The dish

…And You Will Know Us by the Trail of Dead’s IX.

I wrote about the Giants and Royals hitting on high draft picks for Insider, as well as a look at the top 30 prospects for the 2015 draft (with Chris Crawford). This week’s Klawchat will have to tide you over for two weeks, since I’m heading off on vacation on Wednesday.

My October playlist is up on Spotify now, featuring tracks from Ben Howard, Sleater-Kinney, Soundgarden, Ásgeir;, HAERTS, Belle & Sebastian, To Kill a King, and Wytches.

There’s also a new CHVRCHES track out, but it’s not on Spotify yet.

…And You Will Know Us by the Trail of Dead have one of my favorite band names ever, but despite my occasional references to them, I don’t have a lot of history with their music. I thought Source Tags & Codes, one of the most critically acclaimed albums of the last twenty years, was much less memorable than the glowing reviews indicated. It was a landmark album of the “emo” subgenre of alternative rock, a point where their earlier noise-rock inclinations found balance with more ambitious song structures and lyrics. Pitchfork even gave it a perfect 10/10 rating, which means some editor there fell down on the job by allowing such a score to be applied to a record that’s this accessible. But because I didn’t come to their subsequent work from the perspective that Source Tags was their magnum opus, I never held the view that they were a band in decline that seems to have affected views of their next four albums.

Coming to their latest release, simply titled IX, rather fresh probably helped me get into the album as quickly as I did – or maybe it’s just one of their more hook-laden records, with five or six tracks that boast strong melodies on top of their usual walls of distorted guitars. What sets this album apart in particular is the tremendous percussion work by Jason Reece and Jamie Miller; the drums drive nearly all of the album’s best tracks through tempo shifts and time signature changes, and they’re mixed towards the front the way John Bonham’s drums were on vintage Zeppelin albums. It’s a new dimension for the band as they continue to evolve within their particular niche of alternative rock.

The new emphasis on heavy, layered percussion work starts up with the first track, “The Doomsday Book,” where the rich drums and cymbal crashes set the tone for the guitars rather than the converse; it feels like a race where no one else can let up for a second because of the pace set by the drums. The track bleeds directly into “Jaded Apostles,” which I think is the album’s best shot at a successful single, starting with a hypnotic, rotating guitar line that subtly changes shape when the drums arrive with a tropical-accented rhythm that pulses through nearly the whole song. (It must be exhausting to play the drums for for these guys.) “Lie Without a Liar” is the first appearance of truly guitar-driven music, with a jangly lead line contrasting with the quicker rhythm section until the wave crashes in the chorus; it’s their best use of textural shifts anywhere on the album, moving from quiet to loud, slow to quick, appearing to peter out after the second chorus before the solo and wall of noise return before the final verse.
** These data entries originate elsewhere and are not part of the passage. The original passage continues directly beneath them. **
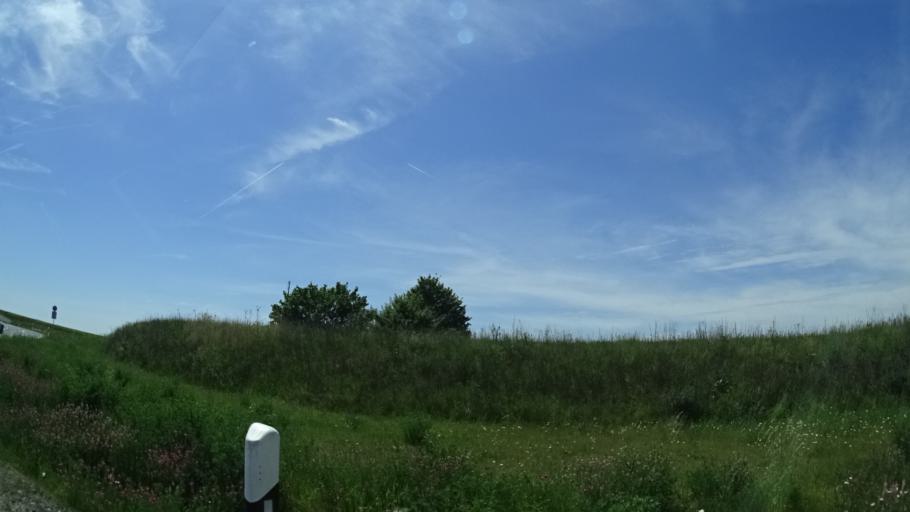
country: DE
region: Bavaria
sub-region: Regierungsbezirk Unterfranken
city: Oerlenbach
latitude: 50.1450
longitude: 10.1501
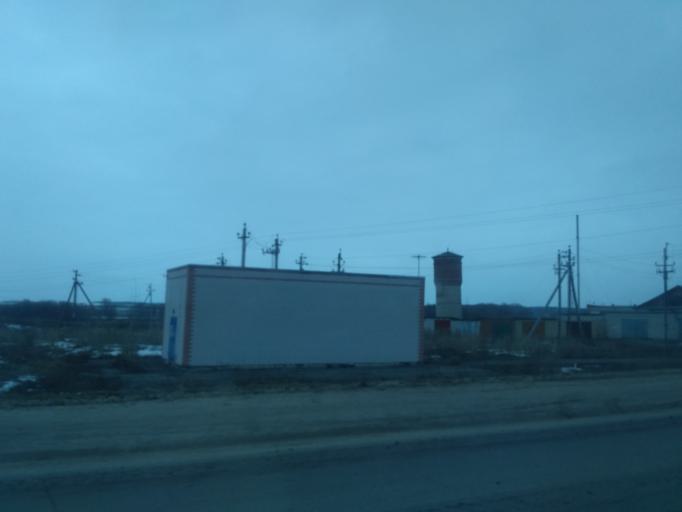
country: RU
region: Nizjnij Novgorod
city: Perevoz
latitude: 55.6025
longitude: 44.5582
There’s some bloat on the disc, especially in the midsection, with two songs crossing the six-minute mark (and becoming tedious strictly due to their length) as well a pair of instrumentals that suffer from the lack of lyrics, which would have forced a more elaborate structure on to each song. The second one, “Like Summer Tempests Came His Tears,” starts out as a piano-and-strings song before the guitars kick in about halfway through, but it’s only effective as a prelude for the album’s closer, “Sound of the Silk,” which has the complexity of a ten-minute track in half that length. “Sound” starts with a two-minute mini-song that, by Trail of Dead standards, is practically a pop tune, although with an unconventional time signature, but then it ends abruptly with a drum breakdown (with a lot of bongos and Caribbean drumming patterns), which itself seems to peter out before we get a spoken-word passage over a guitar fill that crescendoes through the entire poem until reaching its apex in the last thirty seconds with a final chorus that alludes to the earliest part of the track without repeating it. That’s all in 5:13, by the way, and it’s masterful, even if it’s about as uncommercial as any track on the album.

I’m not qualified to say if IX, which is already out in Europe and comes out here on November 11th, is a “comeback” album for …And You Will Know Us by the Trail of Dead, because I’m just not familiar enough with their catalog and don’t line enough with the consensus on their earliest work. IX is better than mere “emo” – a term I always thought was pejorative anyway – with art-rock leanings, complex structures, and among the band’s best hooks ever.